* _TAREFAS A REALIZAR_:
1. Devolva, sem qualquer alteração, o trecho do texto fornecido que começa em "Do outro lado" e termina em "pode ser condenado?".
2. Diga se cada afirmação a seguir concorda com o texto fornecido, respondendo sim ou não e citando as palavras do texto que o decidem: (a) Portugal aboliu a pena de morte em 1867; (b) na Bélgica, a saída em liberdade condicional só é possível após 30 anos de prisão efetiva; (c) em 2012, 40 pessoas cumpriam pena de prisão perpétua em Inglaterra e País de Gales.

* _TEXTO FORNECIDO_:

──────

Se o terrorista tivesse cerca de 20 anos de idade sairia em liberdade perto dos 40 anos e dificilmente a comunidade aceitaria tal facto”, escrevia Ventinhas.

Isto apesar da “tradição humanista e vanguardista” portuguesa, escrevia Ventinhas, evidente no facto de Portugal “fazer parte do grupo de países que primeiro aboliu a pena de morte” em todo o mundo, no ano de 1867.

Do outro lado da barricada estão opiniões como a de Germano Marques da Silva, presidente da comissão da revisão do Código de Processo Penal de 1998, que em 2010 dizia ao Diário de Notícias considerar os 25 anos de pena como exagerados. “Um condenado não deixa de ser um cidadão e combater a criminalidade não é manter as pessoas na cadeia”, dizia à altura.

Em Portugal não há prisão perpétua. E no resto da Europa?

Estabelecido que está em Portugal o número máximo de anos de pena efetiva como 25, coloca-se outra questão: é este o padrão habitual no resto da Europa? Se a pena de morte foi totalmente afastada em território europeu (com exceção da Bielorrússia), qual é a pena mais grave a que se pode ser condenado?

Um estudo de 2005 do professor de Direito Penal comparativo Dirk van Zyl Smit traça o retrato em pinceladas largas das penas máximas nos países europeus e conclui que há apenas três países na Europa que têm as leis mais duras: os códigos penais de Inglaterra, País de Gales e Holanda prevêem a aplicação de uma pena de prisão perpétua irrevogável. São os únicos em toda a Europa mas, em cada um destes países, são poucos os condenados a este tipo de pena — em 2012, por exemplo, apenas 40 pessoas estavam a cumprir uma pena de prisão perpétua em Inglaterra e País de Gales, como explicava o Guardian.

Contudo, a grande maioria dos países tem um regime que não é igual ao português. Quase todos, explica Zyl Smit, permitem penas de prisão perpétuas mas incluem uma adenda para que todos os condenados possam sair em liberdade condicional depois de terem cumprido um número de anos de prisão efetiva. Alguns vão dos simples 10 anos de prisão (Bélgica) até aos 30 (Estónia).

O terrorista Anders Breivik foi condenado a 21 anos de prisão, na Noruega (LISE ASERUD/EPA)

Três países na Europa destacam-se por não terem oficialmente a figura da prisão perpétua: Portugal, acompanhado de Espanha e Noruega. Estes dois últimos, no entanto, têm particularidades no seu sistema de pena máxima.

──────

* _INFORMAÇÃO FORNECIDA_:
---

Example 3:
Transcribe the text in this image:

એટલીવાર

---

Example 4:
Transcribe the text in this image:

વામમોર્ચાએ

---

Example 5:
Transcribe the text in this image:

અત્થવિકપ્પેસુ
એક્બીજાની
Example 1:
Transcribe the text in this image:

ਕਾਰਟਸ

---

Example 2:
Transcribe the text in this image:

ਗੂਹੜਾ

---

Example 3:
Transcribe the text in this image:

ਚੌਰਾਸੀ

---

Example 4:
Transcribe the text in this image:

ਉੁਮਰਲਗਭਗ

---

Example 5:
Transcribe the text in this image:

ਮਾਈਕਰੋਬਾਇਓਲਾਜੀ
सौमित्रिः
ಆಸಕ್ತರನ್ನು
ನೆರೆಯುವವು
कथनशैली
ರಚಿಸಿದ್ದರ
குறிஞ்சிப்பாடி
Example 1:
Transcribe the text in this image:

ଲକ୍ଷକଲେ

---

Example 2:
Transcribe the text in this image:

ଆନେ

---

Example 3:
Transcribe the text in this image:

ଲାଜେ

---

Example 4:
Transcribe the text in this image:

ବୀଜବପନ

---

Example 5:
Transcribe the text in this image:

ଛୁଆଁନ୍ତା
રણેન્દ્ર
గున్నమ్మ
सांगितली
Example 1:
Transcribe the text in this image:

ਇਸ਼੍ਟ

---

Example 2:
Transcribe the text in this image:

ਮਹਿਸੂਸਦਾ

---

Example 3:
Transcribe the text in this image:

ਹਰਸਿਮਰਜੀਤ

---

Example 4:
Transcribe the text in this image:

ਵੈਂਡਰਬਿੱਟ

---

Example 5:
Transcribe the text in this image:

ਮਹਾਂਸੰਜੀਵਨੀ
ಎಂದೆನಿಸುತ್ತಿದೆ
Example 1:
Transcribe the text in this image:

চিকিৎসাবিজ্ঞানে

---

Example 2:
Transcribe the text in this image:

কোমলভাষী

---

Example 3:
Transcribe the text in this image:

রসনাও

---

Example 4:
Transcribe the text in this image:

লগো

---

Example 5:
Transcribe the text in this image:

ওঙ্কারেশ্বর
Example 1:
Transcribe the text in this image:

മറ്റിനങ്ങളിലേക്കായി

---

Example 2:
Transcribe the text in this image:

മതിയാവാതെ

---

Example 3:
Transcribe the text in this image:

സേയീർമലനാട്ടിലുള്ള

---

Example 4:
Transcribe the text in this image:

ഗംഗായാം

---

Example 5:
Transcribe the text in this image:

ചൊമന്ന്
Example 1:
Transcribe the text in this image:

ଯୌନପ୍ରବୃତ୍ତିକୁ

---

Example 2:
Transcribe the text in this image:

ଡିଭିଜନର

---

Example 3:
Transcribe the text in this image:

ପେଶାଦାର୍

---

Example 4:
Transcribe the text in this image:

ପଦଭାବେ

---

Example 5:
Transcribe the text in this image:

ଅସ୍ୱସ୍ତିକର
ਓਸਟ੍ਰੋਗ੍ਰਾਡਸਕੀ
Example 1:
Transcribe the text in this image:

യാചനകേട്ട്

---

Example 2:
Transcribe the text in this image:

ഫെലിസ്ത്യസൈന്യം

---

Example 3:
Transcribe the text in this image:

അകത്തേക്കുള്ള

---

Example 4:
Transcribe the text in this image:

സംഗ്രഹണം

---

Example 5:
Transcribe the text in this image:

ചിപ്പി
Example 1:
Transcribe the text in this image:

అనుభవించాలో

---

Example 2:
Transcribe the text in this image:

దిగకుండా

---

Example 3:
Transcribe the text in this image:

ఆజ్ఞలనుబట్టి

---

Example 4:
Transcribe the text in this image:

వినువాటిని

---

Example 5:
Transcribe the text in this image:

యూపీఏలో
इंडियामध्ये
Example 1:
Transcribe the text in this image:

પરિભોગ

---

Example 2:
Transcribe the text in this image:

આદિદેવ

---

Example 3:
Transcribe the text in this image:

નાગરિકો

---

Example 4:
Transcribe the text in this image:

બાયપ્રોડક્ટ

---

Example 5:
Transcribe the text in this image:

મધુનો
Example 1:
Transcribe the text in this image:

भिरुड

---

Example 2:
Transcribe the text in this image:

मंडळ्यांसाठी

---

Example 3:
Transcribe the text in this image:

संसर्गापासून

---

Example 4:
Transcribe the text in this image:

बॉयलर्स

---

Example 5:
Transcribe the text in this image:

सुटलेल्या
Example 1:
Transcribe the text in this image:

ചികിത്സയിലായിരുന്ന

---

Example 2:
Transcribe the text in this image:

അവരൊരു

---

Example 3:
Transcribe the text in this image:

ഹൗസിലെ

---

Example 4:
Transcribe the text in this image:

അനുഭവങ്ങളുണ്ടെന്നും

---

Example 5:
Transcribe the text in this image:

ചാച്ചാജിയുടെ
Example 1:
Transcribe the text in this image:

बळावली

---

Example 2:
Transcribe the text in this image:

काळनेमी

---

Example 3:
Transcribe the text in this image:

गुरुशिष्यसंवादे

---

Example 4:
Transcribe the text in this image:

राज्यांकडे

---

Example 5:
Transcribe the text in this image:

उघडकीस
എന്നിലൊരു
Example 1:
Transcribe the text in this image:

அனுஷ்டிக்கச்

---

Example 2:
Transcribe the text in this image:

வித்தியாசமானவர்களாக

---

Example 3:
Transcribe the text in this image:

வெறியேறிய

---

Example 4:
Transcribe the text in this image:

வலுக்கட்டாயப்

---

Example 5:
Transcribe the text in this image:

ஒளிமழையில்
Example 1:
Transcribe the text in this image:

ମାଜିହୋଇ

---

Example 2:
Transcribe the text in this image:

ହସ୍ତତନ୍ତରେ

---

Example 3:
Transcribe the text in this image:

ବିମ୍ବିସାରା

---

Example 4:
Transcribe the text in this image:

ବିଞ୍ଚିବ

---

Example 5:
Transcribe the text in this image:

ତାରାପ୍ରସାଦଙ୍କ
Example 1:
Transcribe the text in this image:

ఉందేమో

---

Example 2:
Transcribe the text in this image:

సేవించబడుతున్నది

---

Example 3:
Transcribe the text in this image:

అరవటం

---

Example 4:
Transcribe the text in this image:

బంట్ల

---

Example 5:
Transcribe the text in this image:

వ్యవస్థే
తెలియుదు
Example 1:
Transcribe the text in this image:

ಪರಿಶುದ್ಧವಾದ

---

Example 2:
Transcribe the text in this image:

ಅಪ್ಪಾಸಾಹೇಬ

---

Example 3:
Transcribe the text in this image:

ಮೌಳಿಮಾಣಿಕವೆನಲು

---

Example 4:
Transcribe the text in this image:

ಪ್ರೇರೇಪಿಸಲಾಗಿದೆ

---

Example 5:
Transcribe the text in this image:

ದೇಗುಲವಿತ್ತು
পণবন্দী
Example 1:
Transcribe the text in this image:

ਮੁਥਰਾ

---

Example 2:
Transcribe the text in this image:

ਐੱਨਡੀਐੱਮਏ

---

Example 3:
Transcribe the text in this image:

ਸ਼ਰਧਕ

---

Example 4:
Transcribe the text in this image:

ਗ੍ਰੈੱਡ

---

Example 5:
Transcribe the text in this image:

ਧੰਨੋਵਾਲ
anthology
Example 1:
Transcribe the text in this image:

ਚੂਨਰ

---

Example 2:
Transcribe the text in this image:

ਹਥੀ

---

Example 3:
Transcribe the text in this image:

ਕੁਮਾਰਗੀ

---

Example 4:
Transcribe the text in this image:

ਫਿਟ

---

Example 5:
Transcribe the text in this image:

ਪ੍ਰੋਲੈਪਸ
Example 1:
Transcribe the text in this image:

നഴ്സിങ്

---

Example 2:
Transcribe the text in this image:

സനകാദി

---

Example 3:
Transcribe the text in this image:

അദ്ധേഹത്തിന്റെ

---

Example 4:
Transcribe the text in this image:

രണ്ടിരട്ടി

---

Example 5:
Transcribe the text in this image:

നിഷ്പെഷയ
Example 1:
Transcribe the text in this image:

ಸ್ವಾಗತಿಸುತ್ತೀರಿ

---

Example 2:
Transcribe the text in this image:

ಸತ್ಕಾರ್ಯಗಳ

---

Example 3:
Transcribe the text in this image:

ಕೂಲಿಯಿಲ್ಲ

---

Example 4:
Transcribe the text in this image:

──────

* _RESPOSTAS ÀS TAREFAS_:
1.
Do outro lado da barricada estão opiniões como a de Germano Marques da Silva, presidente da comissão da revisão do Código de Processo Penal de 1998, que em 2010 dizia ao Diário de Notícias considerar os 25 anos de pena como exagerados. “Um condenado não deixa de ser um cidadão e combater a criminalidade não é manter as pessoas na cadeia”, dizia à altura.

Em Portugal não há prisão perpétua. E no resto da Europa?

Estabelecido que está em Portugal o número máximo de anos de pena efetiva como 25, coloca-se outra questão: é este o padrão habitual no resto da Europa? Se a pena de morte foi totalmente afastada em território europeu (com exceção da Bielorrússia), qual é a pena mais grave a que se pode ser condenado?

2.
(a) Sim: "fazer parte do grupo de países que primeiro aboliu a pena de morte" em todo o mundo, no ano de 1867.
(b) Não: "Alguns vão dos simples 10 anos de prisão (Bélgica) até aos 30 (Estónia)."
(c) Sim: "em 2012, por exemplo, apenas 40 pessoas estavam a cumprir uma pena de prisão perpétua em Inglaterra e País de Gales"